И что бы за судьба была у планеты Земля без нашей перестройки? Как и всегда, перемены в этой судьбе дороже, драматичнее, трагичнее всего отразились на России, но нельзя сказать, что это – несправедливость. Подумать, так история-то, в общем, справедлива. Если бы Россия была так же умна, как и богата, она бы задала всему миру перцу!
Да, эйфорию мы тогда переживали, и эйфорию не без основания – что бы это дальше-то было без примирения между США и Россией? Возможна ли была бы наша перестройка, возможно ли было бы продолжать мир без нее?
Значительность события чувствовалась тогда и в большом, и в малом. Кроме того, в то время мы чувствовали несравненно большую уверенность в себе, в своем будущем, чем теперь, спустя семь лет, а это так много значило! Горбачев умеет создать атмосферу доверия. Мы дома этого так не чувствовали, за рубежом – очень.
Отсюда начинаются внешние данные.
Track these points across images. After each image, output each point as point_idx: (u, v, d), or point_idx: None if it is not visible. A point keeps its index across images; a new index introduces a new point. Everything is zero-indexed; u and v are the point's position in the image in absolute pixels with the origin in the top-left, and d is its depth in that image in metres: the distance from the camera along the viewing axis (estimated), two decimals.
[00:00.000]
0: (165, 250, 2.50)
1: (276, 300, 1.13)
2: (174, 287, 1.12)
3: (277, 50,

Я присутствовал при его немноголюдных встречах в Кремле с Рейганом, с Тэтчер, с президентом Бразилии, с Шульцем, и это очень чувствовалось.
Но вот в Пекине – уже нет, там было слишком многолюдно и очень различны оказались манеры поведения договаривающихся сторон.
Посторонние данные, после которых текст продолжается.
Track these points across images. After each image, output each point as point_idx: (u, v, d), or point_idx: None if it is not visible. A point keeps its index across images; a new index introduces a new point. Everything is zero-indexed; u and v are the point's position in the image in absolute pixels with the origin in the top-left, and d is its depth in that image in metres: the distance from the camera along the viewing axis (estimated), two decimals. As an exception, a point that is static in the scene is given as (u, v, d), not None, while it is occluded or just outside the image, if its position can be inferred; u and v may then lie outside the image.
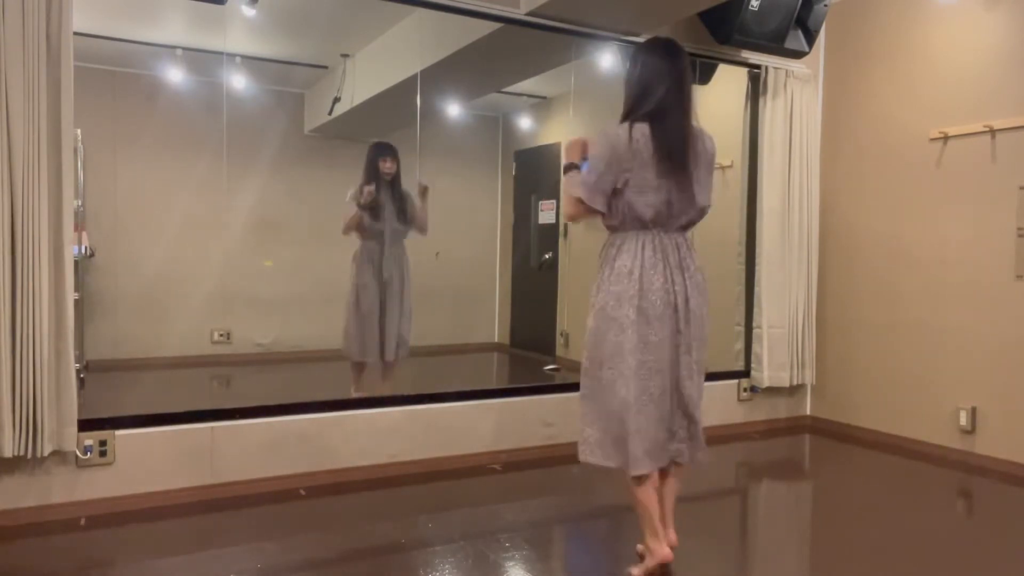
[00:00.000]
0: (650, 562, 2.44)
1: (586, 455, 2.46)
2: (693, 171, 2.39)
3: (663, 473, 2.51)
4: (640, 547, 2.55)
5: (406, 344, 4.29)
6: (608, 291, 2.42)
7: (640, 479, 2.39)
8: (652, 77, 2.40)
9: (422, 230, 4.30)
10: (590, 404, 2.47)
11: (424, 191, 4.28)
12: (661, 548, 2.43)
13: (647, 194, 2.36)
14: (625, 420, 2.37)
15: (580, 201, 2.39)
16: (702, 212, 2.47)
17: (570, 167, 2.48)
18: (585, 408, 2.48)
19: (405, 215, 4.23)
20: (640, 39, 4.11)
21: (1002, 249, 3.84)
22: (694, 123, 2.44)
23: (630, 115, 2.41)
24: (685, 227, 2.47)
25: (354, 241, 4.20)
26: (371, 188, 4.08)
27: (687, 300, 2.41)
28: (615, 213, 2.42)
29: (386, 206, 4.16)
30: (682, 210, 2.41)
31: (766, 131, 4.50)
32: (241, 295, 5.12)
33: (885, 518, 3.10)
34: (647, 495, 2.42)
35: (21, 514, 2.84)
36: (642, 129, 2.35)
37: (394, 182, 4.21)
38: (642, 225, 2.40)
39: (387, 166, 4.18)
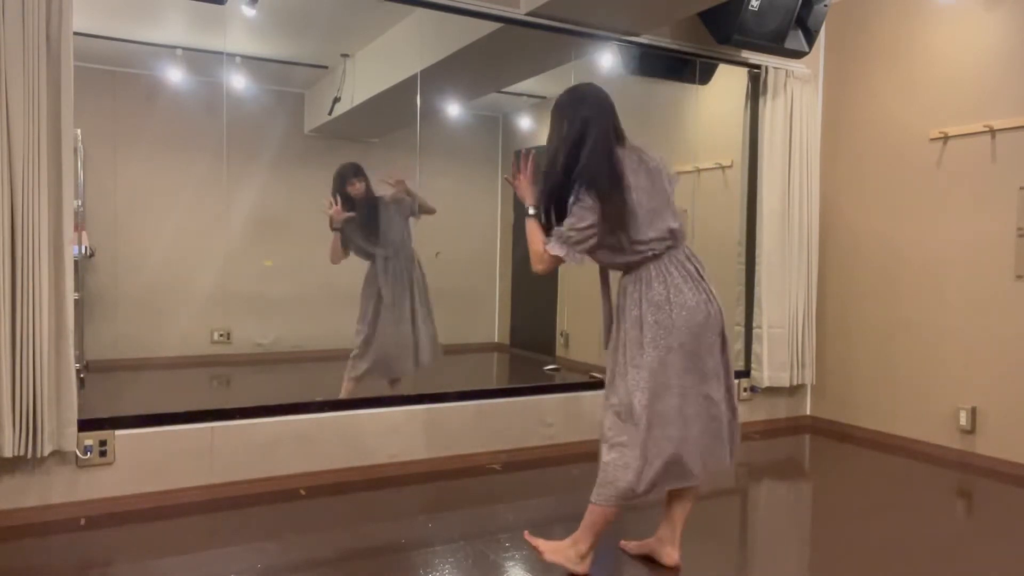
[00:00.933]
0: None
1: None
2: (657, 192, 2.38)
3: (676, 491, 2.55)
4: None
5: (438, 350, 4.17)
6: (653, 313, 2.37)
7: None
8: (582, 127, 2.35)
9: (428, 211, 4.18)
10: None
11: (399, 183, 4.13)
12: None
13: (639, 230, 2.35)
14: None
15: (546, 256, 2.36)
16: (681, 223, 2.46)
17: (530, 214, 2.42)
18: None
19: (396, 224, 4.11)
20: (641, 39, 4.11)
21: (1002, 249, 3.84)
22: (629, 145, 2.42)
23: (567, 171, 2.36)
24: (682, 239, 2.46)
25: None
26: (335, 208, 3.92)
27: (720, 312, 2.44)
28: (617, 256, 2.41)
29: (371, 227, 4.05)
30: (676, 225, 2.41)
31: (766, 131, 4.50)
32: (241, 295, 5.12)
33: (885, 518, 3.10)
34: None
35: (21, 514, 2.84)
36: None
37: (368, 201, 4.08)
38: (651, 255, 2.39)
39: (355, 189, 4.04)
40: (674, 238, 2.40)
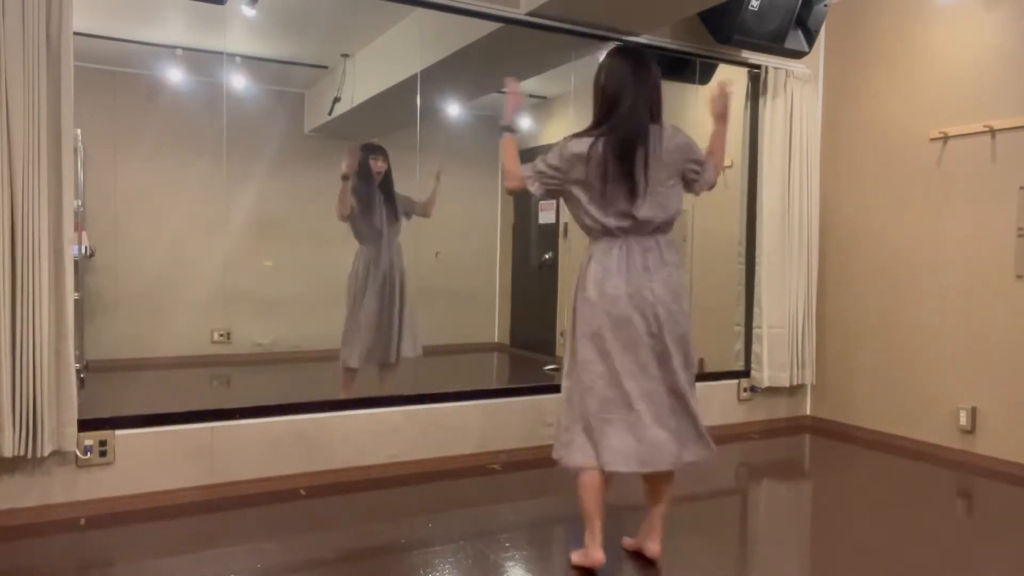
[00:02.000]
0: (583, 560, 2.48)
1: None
2: (645, 178, 2.38)
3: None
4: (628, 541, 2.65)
5: (418, 344, 4.27)
6: (579, 298, 2.46)
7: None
8: (616, 87, 2.41)
9: (426, 213, 4.30)
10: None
11: (437, 175, 4.32)
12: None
13: (606, 206, 2.39)
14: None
15: (519, 177, 2.49)
16: (670, 216, 2.46)
17: (506, 128, 2.58)
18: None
19: (397, 214, 4.23)
20: (641, 39, 4.11)
21: (1002, 249, 3.84)
22: (660, 125, 2.43)
23: (597, 126, 2.44)
24: (658, 230, 2.45)
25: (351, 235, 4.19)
26: (348, 162, 4.08)
27: (655, 303, 2.40)
28: (582, 223, 2.48)
29: (377, 207, 4.15)
30: (649, 215, 2.40)
31: (766, 131, 4.50)
32: (241, 295, 5.12)
33: (885, 518, 3.10)
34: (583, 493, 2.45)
35: (21, 514, 2.84)
36: (599, 143, 2.38)
37: (385, 182, 4.21)
38: (609, 234, 2.43)
39: (378, 165, 4.18)
40: (636, 224, 2.40)
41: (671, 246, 2.49)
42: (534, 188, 2.48)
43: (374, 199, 4.15)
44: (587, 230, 2.49)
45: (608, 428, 2.38)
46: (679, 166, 2.47)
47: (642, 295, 2.39)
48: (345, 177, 4.02)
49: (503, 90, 2.67)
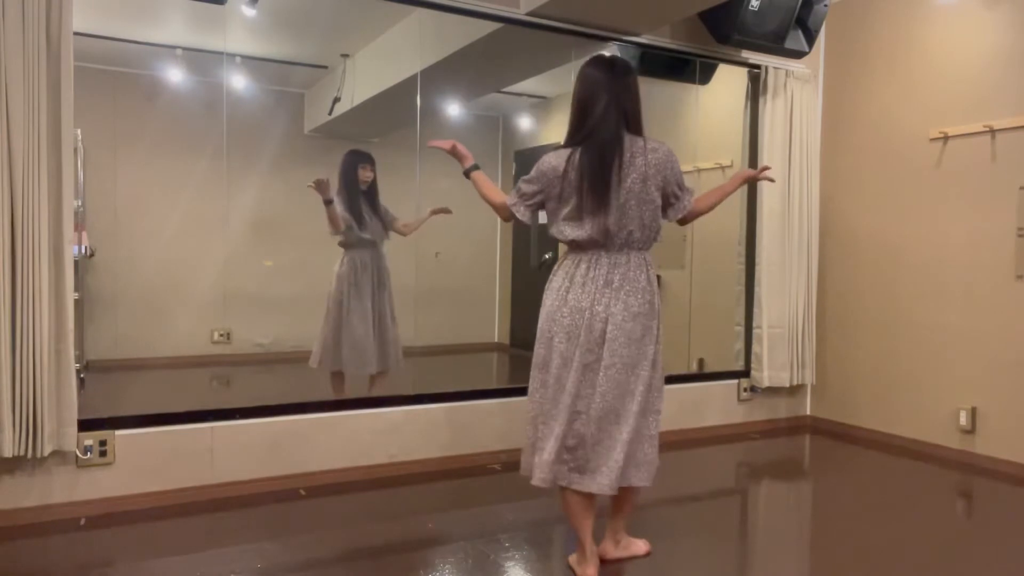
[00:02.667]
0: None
1: None
2: (619, 189, 2.32)
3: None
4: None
5: (399, 351, 4.25)
6: (544, 305, 2.48)
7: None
8: (589, 97, 2.38)
9: (403, 232, 4.29)
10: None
11: (437, 211, 4.31)
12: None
13: (579, 219, 2.36)
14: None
15: (505, 206, 2.51)
16: (645, 231, 2.39)
17: (466, 173, 2.64)
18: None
19: (382, 222, 4.21)
20: (641, 39, 4.11)
21: (1002, 249, 3.84)
22: (641, 136, 2.39)
23: (571, 137, 2.41)
24: (630, 246, 2.39)
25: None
26: (320, 180, 4.00)
27: (607, 320, 2.35)
28: (557, 237, 2.46)
29: (364, 214, 4.12)
30: (622, 229, 2.36)
31: (766, 131, 4.50)
32: (241, 295, 5.11)
33: (885, 518, 3.10)
34: (566, 508, 2.44)
35: (21, 514, 2.84)
36: (575, 155, 2.35)
37: (371, 190, 4.18)
38: (579, 247, 2.41)
39: (365, 174, 4.15)
40: (608, 238, 2.36)
41: (643, 266, 2.41)
42: (520, 213, 2.47)
43: (360, 206, 4.12)
44: (561, 242, 2.48)
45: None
46: (659, 182, 2.38)
47: (593, 309, 2.36)
48: (328, 202, 3.98)
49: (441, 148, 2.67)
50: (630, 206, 2.34)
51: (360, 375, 4.13)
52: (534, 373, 2.47)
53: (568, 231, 2.40)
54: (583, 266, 2.40)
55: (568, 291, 2.40)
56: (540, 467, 2.39)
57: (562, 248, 2.56)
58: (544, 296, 2.50)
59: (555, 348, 2.40)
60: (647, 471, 2.42)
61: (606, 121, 2.34)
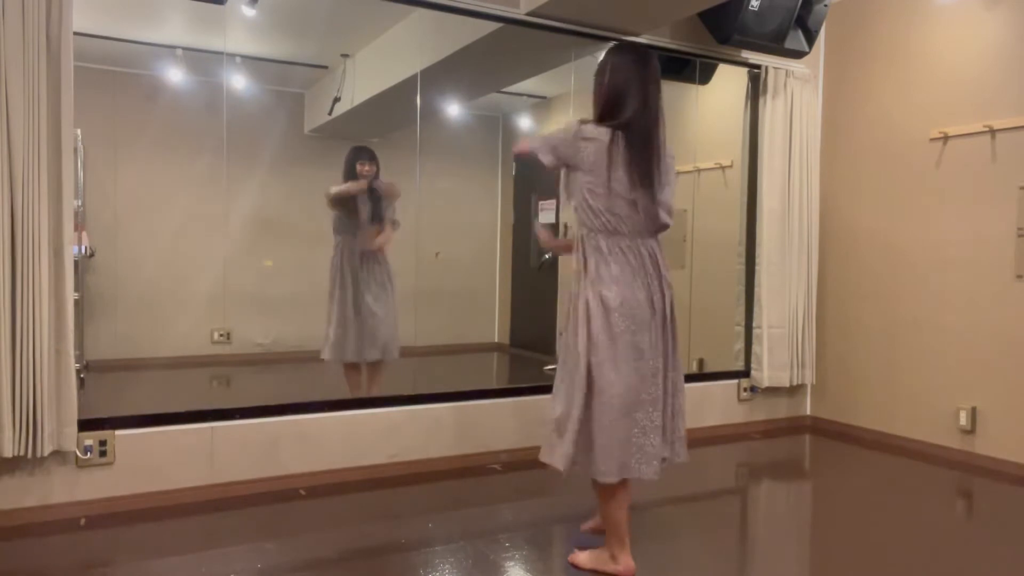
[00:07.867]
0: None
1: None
2: (658, 186, 2.38)
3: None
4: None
5: (397, 342, 4.29)
6: (606, 298, 2.37)
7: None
8: (624, 83, 2.38)
9: (370, 247, 4.34)
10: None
11: (395, 224, 4.35)
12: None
13: (615, 199, 2.34)
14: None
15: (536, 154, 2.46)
16: (664, 226, 2.45)
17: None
18: None
19: (381, 216, 4.26)
20: (641, 39, 4.11)
21: (1002, 249, 3.84)
22: (663, 125, 2.43)
23: (602, 122, 2.41)
24: (657, 232, 2.46)
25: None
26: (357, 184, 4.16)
27: (667, 305, 2.44)
28: (586, 212, 2.39)
29: (364, 208, 4.19)
30: (650, 219, 2.40)
31: (766, 131, 4.50)
32: (241, 295, 5.11)
33: (885, 518, 3.10)
34: (621, 502, 2.48)
35: (21, 514, 2.84)
36: (616, 136, 2.34)
37: (371, 185, 4.25)
38: (615, 232, 2.38)
39: (365, 169, 4.22)
40: (645, 222, 2.40)
41: (663, 253, 2.49)
42: (544, 155, 2.42)
43: (359, 200, 4.20)
44: (590, 222, 2.40)
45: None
46: (670, 177, 2.46)
47: (656, 294, 2.41)
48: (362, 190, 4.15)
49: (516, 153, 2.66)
50: (664, 192, 2.41)
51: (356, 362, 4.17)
52: (622, 367, 2.35)
53: (603, 209, 2.35)
54: (630, 254, 2.38)
55: (633, 278, 2.37)
56: (648, 460, 2.39)
57: (567, 238, 2.57)
58: (595, 287, 2.37)
59: (639, 336, 2.37)
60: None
61: (648, 107, 2.36)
К тому же в Китае (1989 год) мы, советские советники, все сопровождение, были предоставлены самим себе, во встречах не участвовали, кроме массовых приемов, а вот общались между собой довольно тесно, и нам было интересно. В частности, многие часы мы провели с Валентином Распутиным.
В Китае я бывал и раньше, и насколько легко и просто было тогда с китайской интеллигенцией – с университетской профессурой: люди соцлагеря, мы с полуслова понимали друг друга, настолько непонятно тогда же было общение с “руководящими кадрами” – в 1956 году я встречался с Чжоу Эньлаем, Го Можо и Мао Дунем. (Об этих встречах, может быть, ниже.) Теперь мы жили в обширной резиденции за каменной стеной, мало с кем, собственно, даже ни с кем не общались извне. У нас (Распутин, Айтматов и я) было одно выступление на русском факультете университета, там я встретился с моим хорошим знакомым, профессором Е. (1956 год), он выглядел бодро и уверенно; с переводчиком моей книги Ли, который тоже стал профессором и навещал меня в “Новом мире”, я тоже встречался.*
* Года до 1992-го китайцы часто навещали “НМ”, теперь – ни одного!
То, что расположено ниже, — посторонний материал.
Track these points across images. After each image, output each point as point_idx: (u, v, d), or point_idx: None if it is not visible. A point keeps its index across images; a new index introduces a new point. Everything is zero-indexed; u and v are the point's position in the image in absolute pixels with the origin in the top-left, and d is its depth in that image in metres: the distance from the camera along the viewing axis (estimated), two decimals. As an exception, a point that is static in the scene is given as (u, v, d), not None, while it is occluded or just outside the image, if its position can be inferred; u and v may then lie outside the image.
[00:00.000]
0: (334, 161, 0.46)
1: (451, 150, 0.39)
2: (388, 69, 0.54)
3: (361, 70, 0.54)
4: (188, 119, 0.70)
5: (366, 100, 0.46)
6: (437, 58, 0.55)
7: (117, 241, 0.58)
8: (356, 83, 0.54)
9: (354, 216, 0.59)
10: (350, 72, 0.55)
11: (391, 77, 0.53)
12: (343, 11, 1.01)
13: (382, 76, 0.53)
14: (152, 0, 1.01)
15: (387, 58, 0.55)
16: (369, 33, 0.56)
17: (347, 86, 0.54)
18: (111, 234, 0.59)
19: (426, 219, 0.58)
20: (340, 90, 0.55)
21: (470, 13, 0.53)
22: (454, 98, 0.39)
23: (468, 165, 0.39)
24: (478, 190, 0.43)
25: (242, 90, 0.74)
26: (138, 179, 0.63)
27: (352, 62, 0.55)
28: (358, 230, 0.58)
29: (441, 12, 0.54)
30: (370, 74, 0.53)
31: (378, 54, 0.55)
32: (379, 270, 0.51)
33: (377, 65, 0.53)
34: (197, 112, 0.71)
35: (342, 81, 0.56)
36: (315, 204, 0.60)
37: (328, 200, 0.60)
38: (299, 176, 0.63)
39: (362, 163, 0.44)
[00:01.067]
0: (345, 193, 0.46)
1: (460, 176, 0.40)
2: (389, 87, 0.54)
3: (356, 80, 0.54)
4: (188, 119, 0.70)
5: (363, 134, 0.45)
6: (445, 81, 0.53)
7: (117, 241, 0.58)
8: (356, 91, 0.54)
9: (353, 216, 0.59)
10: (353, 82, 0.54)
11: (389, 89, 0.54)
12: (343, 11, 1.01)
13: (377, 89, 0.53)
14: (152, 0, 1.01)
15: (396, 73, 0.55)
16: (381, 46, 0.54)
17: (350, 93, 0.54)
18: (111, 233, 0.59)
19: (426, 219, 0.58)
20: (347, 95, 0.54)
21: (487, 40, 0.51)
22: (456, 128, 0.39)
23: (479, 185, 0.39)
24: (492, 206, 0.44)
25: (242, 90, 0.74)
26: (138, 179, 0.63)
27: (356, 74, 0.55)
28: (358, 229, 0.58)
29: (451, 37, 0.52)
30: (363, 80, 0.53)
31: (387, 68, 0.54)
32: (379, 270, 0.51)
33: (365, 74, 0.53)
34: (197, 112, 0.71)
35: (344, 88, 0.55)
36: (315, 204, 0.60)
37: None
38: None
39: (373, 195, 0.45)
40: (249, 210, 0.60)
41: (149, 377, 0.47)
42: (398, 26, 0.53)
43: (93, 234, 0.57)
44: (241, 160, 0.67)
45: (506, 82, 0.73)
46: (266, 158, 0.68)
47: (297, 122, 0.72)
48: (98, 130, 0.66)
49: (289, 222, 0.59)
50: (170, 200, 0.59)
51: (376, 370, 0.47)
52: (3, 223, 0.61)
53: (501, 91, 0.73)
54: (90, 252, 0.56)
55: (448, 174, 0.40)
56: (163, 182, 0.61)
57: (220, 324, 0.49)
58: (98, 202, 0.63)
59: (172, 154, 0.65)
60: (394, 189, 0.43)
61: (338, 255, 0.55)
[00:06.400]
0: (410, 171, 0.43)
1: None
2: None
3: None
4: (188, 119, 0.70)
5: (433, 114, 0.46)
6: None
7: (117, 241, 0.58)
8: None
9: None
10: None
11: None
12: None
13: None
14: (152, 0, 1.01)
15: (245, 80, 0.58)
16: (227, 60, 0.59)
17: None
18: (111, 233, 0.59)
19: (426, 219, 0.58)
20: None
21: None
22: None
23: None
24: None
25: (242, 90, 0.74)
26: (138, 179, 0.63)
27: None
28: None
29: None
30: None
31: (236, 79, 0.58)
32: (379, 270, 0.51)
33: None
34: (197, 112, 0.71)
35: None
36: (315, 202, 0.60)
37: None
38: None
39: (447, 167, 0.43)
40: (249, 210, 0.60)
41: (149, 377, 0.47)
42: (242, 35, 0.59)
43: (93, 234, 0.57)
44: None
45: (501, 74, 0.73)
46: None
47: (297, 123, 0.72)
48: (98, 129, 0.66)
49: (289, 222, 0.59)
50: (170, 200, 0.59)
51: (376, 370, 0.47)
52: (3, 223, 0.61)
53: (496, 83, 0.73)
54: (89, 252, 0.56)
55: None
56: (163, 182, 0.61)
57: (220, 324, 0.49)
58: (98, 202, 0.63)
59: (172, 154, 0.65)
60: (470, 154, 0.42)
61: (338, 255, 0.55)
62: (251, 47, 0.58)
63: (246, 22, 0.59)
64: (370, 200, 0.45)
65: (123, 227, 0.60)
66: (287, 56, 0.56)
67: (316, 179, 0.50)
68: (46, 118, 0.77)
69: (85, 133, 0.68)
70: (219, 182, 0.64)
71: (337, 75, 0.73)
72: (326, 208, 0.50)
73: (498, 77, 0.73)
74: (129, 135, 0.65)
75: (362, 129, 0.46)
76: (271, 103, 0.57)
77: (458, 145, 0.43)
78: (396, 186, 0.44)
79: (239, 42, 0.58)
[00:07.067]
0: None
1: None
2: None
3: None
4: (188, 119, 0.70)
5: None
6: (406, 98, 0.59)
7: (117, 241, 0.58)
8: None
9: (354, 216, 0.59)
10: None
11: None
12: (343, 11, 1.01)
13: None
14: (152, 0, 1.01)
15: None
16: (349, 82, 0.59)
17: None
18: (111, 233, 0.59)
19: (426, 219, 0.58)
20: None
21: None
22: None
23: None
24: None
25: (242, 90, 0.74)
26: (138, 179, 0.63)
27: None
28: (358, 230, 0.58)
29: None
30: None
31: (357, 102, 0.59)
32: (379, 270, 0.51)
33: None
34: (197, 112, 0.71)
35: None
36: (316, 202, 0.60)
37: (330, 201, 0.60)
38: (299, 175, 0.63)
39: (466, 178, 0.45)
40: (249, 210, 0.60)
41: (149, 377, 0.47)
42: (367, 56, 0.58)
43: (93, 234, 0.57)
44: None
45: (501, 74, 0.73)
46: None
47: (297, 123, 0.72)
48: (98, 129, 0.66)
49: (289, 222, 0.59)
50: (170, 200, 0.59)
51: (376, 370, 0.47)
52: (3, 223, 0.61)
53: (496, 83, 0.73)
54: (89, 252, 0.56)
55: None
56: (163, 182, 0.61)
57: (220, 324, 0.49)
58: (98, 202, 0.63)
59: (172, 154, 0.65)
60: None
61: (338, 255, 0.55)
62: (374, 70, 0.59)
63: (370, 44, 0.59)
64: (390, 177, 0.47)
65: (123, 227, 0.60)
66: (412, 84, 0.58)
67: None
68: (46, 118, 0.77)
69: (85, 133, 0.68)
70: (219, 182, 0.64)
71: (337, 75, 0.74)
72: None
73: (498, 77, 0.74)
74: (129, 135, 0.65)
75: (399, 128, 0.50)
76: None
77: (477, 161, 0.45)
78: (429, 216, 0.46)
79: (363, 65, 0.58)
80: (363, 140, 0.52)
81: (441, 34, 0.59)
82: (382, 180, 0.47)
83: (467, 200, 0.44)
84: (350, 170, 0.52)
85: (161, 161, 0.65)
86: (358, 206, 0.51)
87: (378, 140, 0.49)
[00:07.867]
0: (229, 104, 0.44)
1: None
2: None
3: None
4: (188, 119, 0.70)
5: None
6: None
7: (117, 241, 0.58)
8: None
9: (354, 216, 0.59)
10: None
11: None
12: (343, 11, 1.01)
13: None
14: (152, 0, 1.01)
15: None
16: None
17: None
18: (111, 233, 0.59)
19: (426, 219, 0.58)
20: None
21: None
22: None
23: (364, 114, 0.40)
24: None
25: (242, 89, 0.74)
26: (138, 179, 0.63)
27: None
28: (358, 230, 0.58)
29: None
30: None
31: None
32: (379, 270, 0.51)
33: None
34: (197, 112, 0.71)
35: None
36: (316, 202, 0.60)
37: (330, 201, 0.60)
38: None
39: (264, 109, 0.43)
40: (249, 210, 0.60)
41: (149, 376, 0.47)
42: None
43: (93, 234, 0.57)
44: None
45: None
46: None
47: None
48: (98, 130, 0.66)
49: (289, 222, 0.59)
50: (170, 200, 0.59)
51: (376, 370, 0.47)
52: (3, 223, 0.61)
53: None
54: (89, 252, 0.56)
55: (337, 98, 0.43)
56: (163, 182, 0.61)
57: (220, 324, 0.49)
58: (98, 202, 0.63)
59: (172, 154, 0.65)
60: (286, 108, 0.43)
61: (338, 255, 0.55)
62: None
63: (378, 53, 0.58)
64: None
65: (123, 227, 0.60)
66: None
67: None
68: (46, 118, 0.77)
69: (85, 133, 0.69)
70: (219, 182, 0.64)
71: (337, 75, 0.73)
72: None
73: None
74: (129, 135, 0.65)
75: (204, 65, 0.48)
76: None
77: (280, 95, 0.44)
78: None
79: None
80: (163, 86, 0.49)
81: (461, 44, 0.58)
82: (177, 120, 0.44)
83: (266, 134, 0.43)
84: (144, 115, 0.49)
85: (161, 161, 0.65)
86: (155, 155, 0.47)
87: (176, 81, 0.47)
Резиденция – большой парк с прудами и множеством коттеджей (25-30 коттеджей разной степени шикарности), вроде был май, происходили события на площади Тяньаньмынь – не знаю, правильно ли мое написание, знаю, что в переводе это значит “Площадь Спокойствия”. Огромная площадь – большего размера я, пожалуй, и не видел – была сплошь уставлена палатками, молодежь пела, танцевала, размахивала флагами, по улицам носились грузовики, переполненные людьми, опять-таки с флагами и лозунгами, они, если узнавали в нас “советских”, горячо приветствовали. Это народное движение, безусловно, возникло под влиянием тех перемен, которые происходили у нас.
Днем, а еще чаще ночами, демонстранты бесконечными колоннами двигались вокруг стен резиденции и кричали: “Ми-ша! Вы-хо-ди к нам! Ми-ша! Вы-хо-ди!”
“Миша” не выходил, выйти не мог – иначе какие могли бы быть у него переговоры с правительством Китая?
Мне все это внушало тревогу: в 1962 году мы с писателем Собко были в Пекине, когда там уже назревала “культурная революция” – событие совсем иное, но те же толпы и тот же (?) энтузиазм, и бывали случаи, когда нашу машину окружала толпа и мы просиживали в неподвижности три-четыре часа, а толпа бушевала вокруг нас.